* _Data for review_:
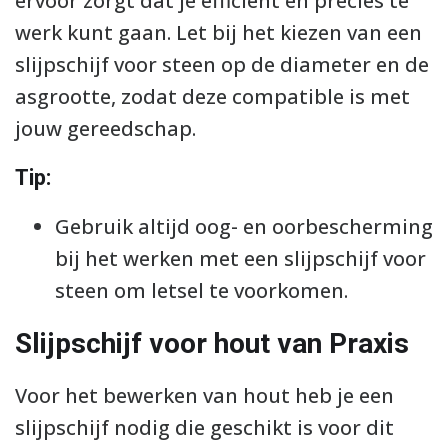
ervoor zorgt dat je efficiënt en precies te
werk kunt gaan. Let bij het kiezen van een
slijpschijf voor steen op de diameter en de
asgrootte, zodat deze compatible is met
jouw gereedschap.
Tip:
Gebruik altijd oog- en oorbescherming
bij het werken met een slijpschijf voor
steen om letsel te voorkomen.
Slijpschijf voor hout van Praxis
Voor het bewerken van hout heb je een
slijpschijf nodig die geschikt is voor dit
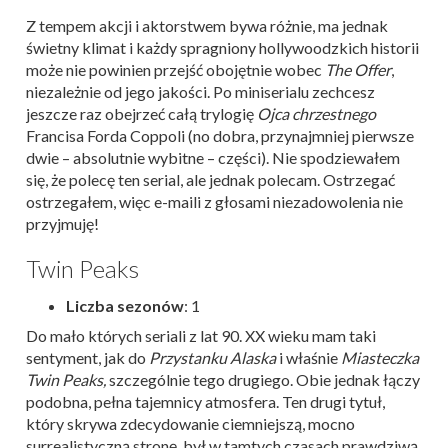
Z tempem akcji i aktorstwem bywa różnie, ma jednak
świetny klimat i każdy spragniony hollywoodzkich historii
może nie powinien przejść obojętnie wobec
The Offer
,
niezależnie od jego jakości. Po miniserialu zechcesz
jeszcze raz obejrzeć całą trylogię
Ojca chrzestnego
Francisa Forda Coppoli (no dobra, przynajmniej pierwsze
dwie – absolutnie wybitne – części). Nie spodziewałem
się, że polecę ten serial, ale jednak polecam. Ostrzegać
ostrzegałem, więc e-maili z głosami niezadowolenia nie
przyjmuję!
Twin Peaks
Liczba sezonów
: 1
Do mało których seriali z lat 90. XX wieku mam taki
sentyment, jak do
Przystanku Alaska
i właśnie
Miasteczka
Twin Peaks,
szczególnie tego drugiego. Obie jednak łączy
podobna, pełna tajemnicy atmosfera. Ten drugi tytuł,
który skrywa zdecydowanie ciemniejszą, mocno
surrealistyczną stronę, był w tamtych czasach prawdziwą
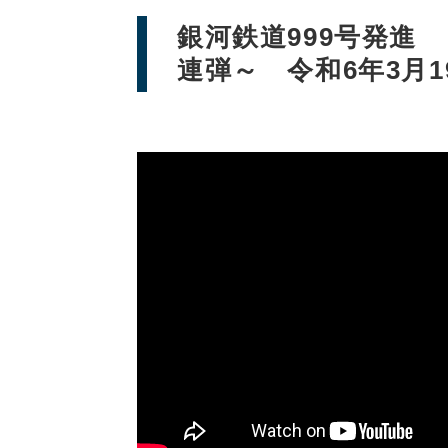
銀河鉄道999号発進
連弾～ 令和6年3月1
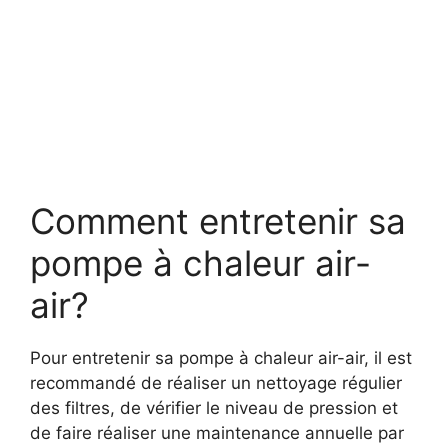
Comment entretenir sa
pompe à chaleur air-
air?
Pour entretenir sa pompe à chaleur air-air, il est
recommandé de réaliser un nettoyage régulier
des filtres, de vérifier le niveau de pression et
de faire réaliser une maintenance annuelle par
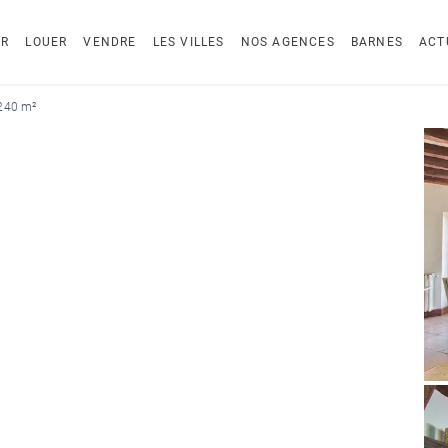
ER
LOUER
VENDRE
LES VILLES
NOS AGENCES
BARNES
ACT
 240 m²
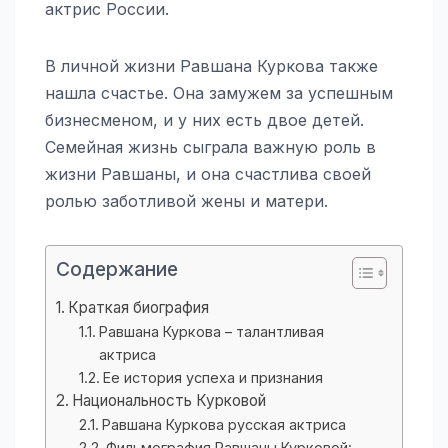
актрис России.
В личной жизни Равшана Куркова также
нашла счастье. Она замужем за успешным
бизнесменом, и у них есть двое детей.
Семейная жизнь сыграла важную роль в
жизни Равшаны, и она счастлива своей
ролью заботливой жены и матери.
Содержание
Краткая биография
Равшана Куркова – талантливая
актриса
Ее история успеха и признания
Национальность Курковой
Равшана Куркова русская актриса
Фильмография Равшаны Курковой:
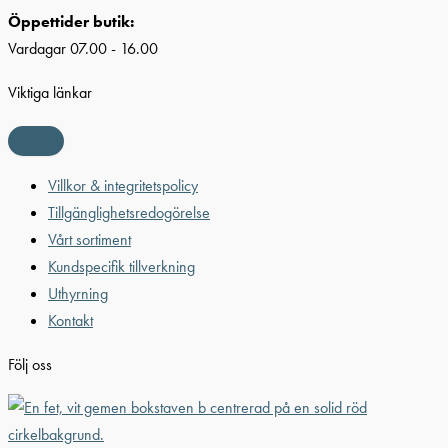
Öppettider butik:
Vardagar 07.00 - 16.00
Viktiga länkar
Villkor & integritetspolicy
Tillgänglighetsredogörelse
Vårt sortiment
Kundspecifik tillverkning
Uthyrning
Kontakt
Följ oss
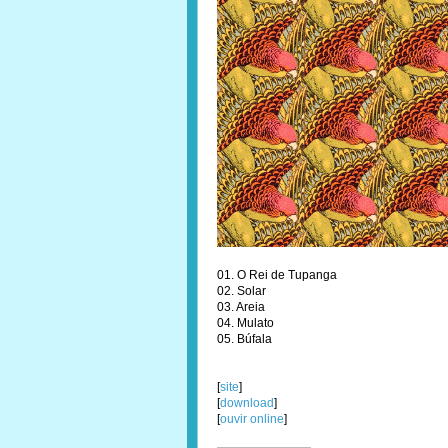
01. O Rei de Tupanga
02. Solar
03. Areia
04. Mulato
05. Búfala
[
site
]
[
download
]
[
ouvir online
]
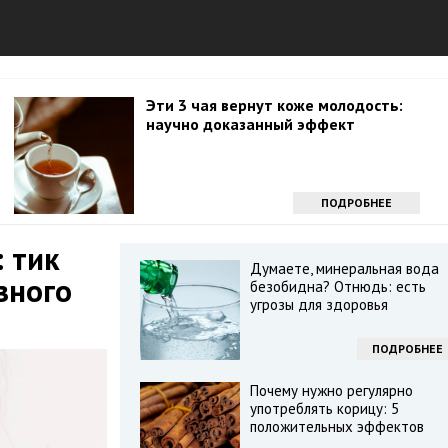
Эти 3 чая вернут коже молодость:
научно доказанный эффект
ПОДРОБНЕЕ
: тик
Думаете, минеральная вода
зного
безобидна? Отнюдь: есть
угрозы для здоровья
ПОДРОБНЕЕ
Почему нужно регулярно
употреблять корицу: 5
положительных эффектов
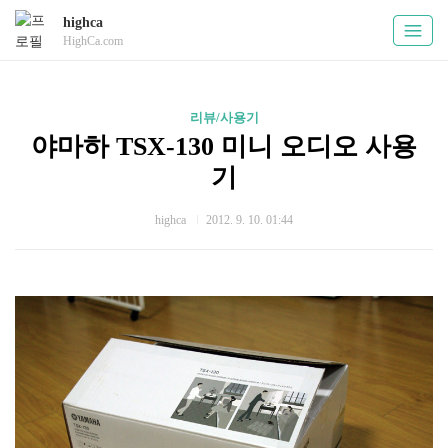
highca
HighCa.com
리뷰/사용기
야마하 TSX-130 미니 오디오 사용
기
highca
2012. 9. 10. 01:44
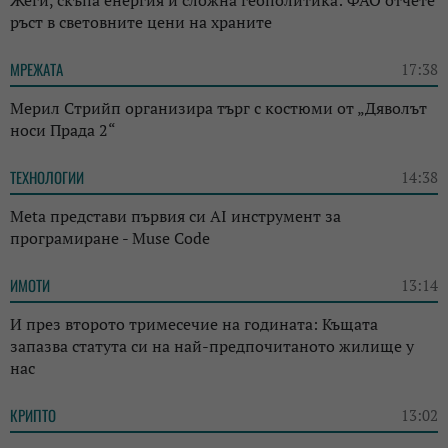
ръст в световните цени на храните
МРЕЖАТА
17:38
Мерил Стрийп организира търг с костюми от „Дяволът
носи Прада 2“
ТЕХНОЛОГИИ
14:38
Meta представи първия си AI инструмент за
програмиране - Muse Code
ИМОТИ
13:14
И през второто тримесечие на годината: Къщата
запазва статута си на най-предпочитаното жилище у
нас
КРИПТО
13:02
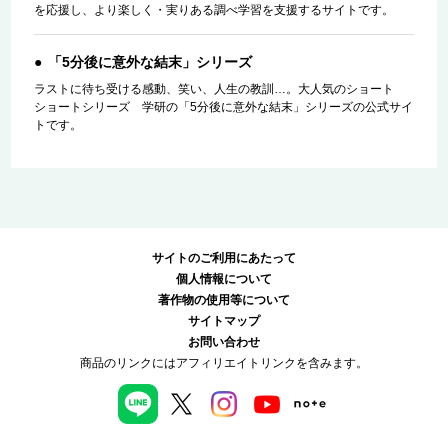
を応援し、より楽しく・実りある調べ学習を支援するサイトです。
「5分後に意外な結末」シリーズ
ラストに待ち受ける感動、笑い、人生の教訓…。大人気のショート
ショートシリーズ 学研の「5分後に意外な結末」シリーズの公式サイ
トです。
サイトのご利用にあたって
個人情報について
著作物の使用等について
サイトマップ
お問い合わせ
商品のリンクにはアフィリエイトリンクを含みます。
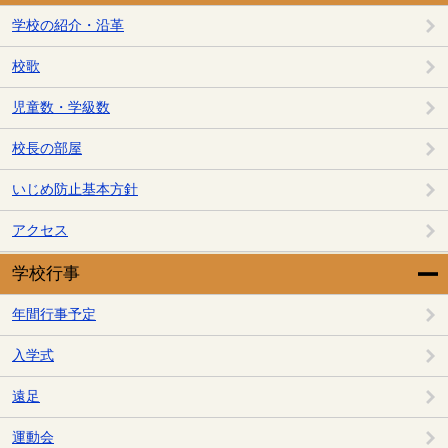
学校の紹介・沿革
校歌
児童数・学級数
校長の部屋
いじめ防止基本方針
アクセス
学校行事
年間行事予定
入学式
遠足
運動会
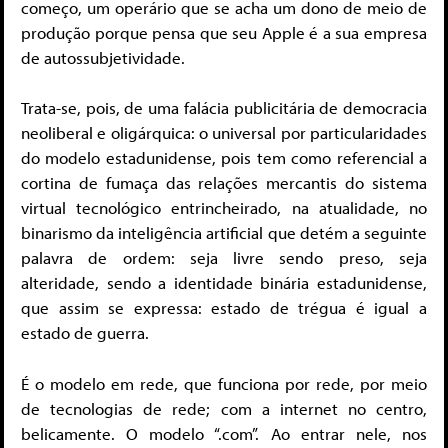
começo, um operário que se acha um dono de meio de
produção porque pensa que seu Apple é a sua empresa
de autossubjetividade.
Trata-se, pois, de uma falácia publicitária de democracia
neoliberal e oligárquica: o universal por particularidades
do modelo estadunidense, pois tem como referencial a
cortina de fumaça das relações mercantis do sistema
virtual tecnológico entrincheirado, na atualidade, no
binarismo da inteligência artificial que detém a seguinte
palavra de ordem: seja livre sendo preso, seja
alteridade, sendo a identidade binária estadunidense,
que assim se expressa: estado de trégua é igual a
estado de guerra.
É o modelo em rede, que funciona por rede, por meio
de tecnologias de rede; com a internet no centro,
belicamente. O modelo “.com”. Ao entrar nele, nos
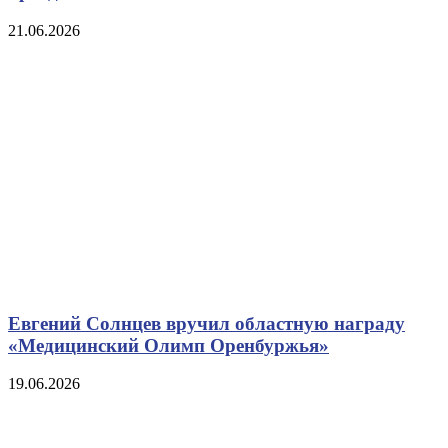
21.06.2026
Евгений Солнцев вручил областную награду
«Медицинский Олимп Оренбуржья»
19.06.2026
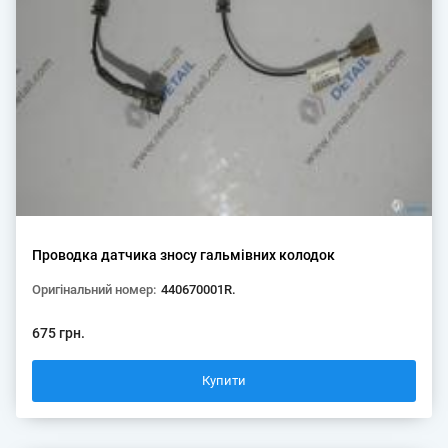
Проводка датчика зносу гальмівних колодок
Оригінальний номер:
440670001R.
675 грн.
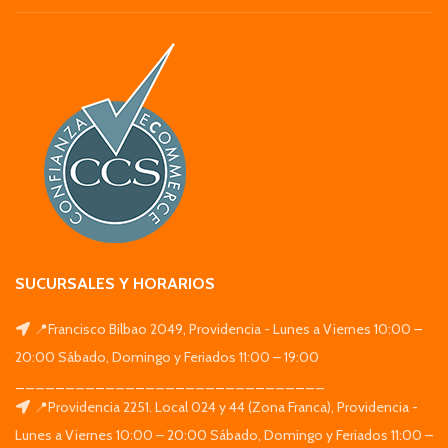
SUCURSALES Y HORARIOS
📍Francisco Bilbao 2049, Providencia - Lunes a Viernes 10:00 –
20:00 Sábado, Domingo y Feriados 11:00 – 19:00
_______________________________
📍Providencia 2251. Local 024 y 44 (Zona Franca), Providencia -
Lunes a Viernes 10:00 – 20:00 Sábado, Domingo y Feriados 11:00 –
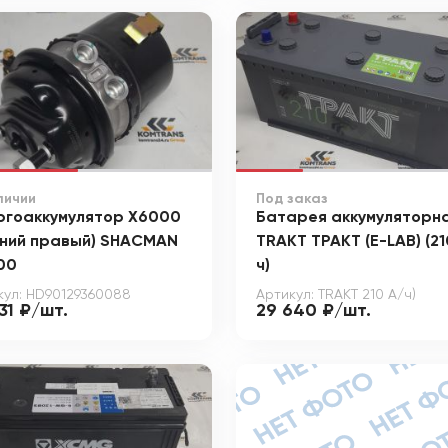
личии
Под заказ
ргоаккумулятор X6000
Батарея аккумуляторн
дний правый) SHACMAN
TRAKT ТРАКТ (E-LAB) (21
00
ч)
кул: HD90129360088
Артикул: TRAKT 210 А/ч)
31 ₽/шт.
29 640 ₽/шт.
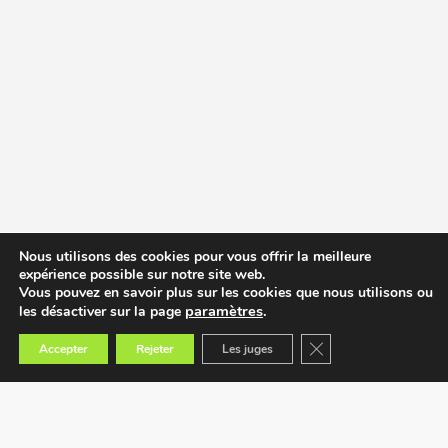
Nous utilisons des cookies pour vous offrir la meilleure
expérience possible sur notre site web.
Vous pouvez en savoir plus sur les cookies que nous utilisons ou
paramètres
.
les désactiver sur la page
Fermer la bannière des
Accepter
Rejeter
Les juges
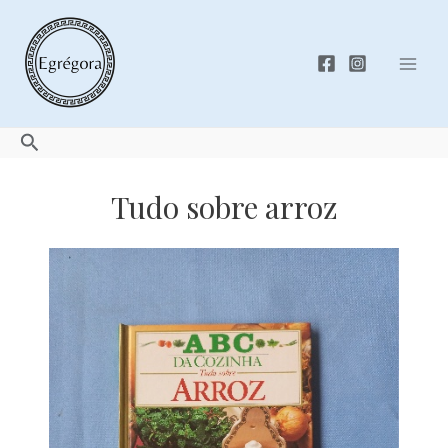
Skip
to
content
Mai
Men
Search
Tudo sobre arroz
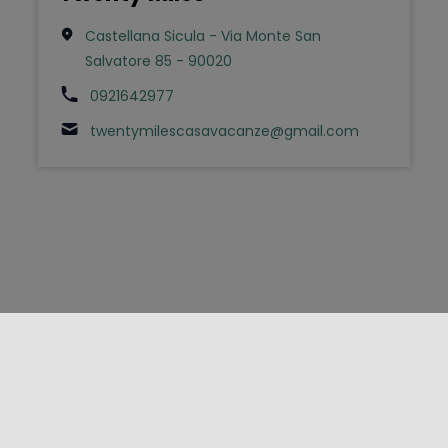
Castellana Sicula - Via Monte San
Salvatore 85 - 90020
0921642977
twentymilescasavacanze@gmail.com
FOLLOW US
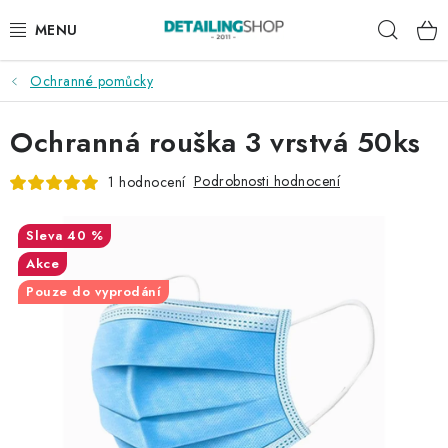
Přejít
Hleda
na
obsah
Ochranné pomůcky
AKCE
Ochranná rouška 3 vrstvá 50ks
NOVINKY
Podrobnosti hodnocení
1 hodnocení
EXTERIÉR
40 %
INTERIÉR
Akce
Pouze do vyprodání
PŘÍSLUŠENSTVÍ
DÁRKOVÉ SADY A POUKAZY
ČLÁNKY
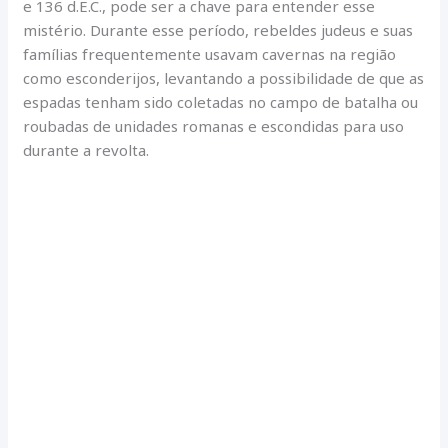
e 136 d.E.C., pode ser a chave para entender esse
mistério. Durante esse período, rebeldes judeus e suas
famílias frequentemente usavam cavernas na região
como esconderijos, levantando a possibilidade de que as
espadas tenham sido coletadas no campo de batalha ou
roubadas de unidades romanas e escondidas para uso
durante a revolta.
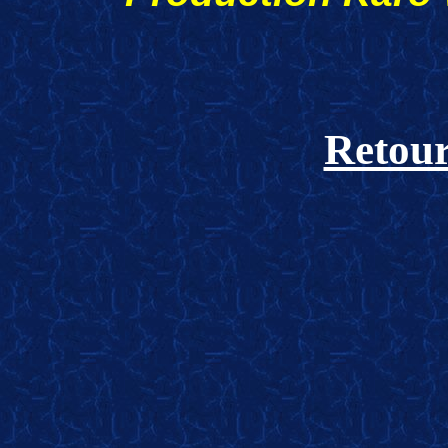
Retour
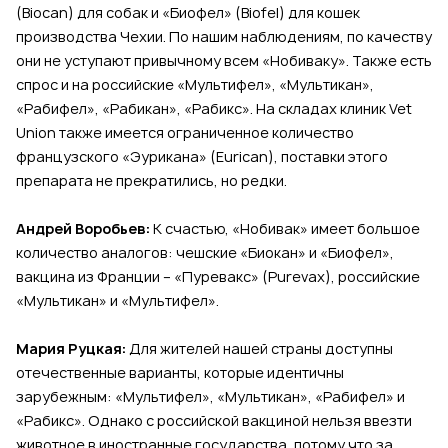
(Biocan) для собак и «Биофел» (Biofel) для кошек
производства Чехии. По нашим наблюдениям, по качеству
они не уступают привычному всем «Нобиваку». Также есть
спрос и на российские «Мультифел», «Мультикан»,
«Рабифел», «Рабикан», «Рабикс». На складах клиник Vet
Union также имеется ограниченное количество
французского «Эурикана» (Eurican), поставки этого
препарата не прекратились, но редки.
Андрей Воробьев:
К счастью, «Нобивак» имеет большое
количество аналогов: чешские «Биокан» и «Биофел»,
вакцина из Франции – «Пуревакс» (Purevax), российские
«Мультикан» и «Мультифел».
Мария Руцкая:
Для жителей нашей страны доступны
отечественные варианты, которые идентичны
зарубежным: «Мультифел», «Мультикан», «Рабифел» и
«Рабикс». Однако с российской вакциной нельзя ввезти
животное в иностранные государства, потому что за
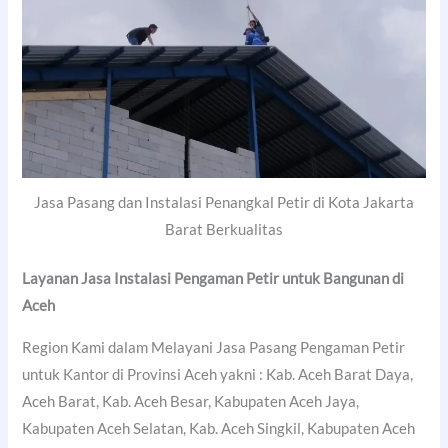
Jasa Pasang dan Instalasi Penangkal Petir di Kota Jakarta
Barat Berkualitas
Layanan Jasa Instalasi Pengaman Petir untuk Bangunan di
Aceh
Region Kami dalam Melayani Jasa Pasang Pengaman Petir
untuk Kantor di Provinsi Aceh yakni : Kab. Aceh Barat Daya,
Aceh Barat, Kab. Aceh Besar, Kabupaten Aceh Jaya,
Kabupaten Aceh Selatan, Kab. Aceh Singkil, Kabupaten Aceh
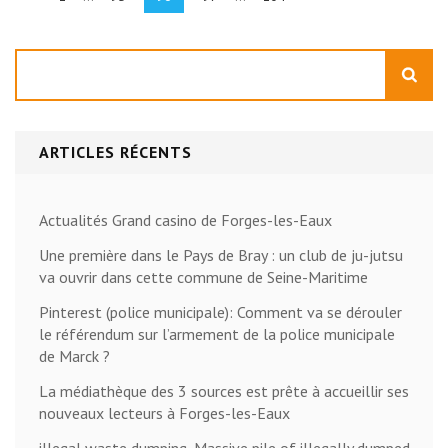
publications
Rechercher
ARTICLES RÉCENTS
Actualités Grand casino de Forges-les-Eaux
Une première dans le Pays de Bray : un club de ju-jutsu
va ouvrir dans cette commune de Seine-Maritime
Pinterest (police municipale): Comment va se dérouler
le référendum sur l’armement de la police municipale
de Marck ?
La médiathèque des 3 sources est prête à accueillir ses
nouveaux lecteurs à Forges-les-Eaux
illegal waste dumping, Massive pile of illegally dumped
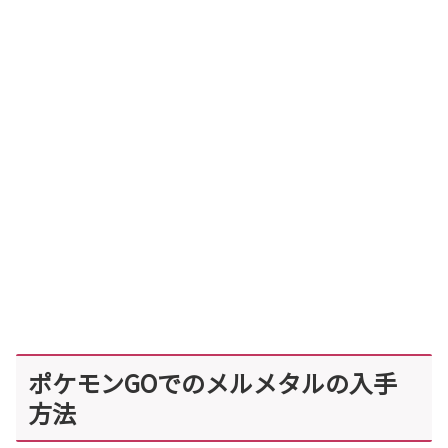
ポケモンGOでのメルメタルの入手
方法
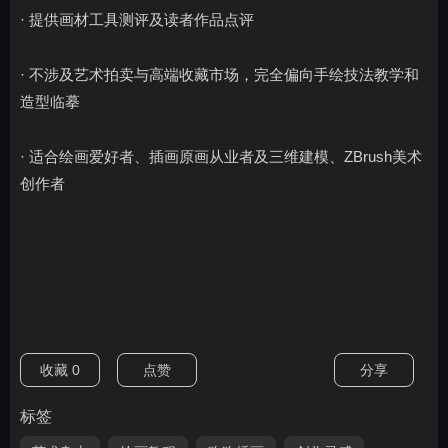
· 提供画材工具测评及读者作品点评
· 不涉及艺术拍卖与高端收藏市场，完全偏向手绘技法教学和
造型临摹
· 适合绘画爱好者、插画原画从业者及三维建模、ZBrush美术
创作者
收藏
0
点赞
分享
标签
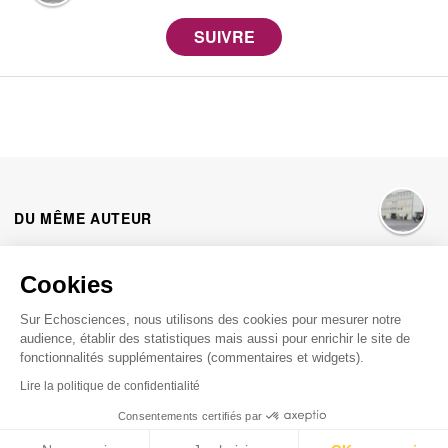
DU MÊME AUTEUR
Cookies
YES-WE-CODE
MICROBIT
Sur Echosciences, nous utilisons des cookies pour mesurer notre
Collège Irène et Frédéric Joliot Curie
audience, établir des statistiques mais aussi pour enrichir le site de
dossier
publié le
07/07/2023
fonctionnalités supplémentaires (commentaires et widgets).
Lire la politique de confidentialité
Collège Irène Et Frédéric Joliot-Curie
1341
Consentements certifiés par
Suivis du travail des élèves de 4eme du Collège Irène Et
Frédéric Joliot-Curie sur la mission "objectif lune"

* _Task brief_: Can you give the items again, starting with the line that contains "DU MÊME AUTEUR" and going on through the end of the items, with "MICROBIT" changed to "MICRO:BIT" and everything else left as it stands?

* _Answer space_:
DU MÊME AUTEUR
Cookies
YES-WE-CODE
MICRO:BIT
Sur Echosciences, nous utilisons des cookies pour mesurer notre
Collège Irène et Frédéric Joliot Curie
audience, établir des statistiques mais aussi pour enrichir le site de
dossier
publié le
07/07/2023
fonctionnalités supplémentaires (commentaires et widgets).
Lire la politique de confidentialité
Collège Irène Et Frédéric Joliot-Curie
1341
Consentements certifiés par
Suivis du travail des élèves de 4eme du Collège Irène Et
Frédéric Joliot-Curie sur la mission "objectif lune"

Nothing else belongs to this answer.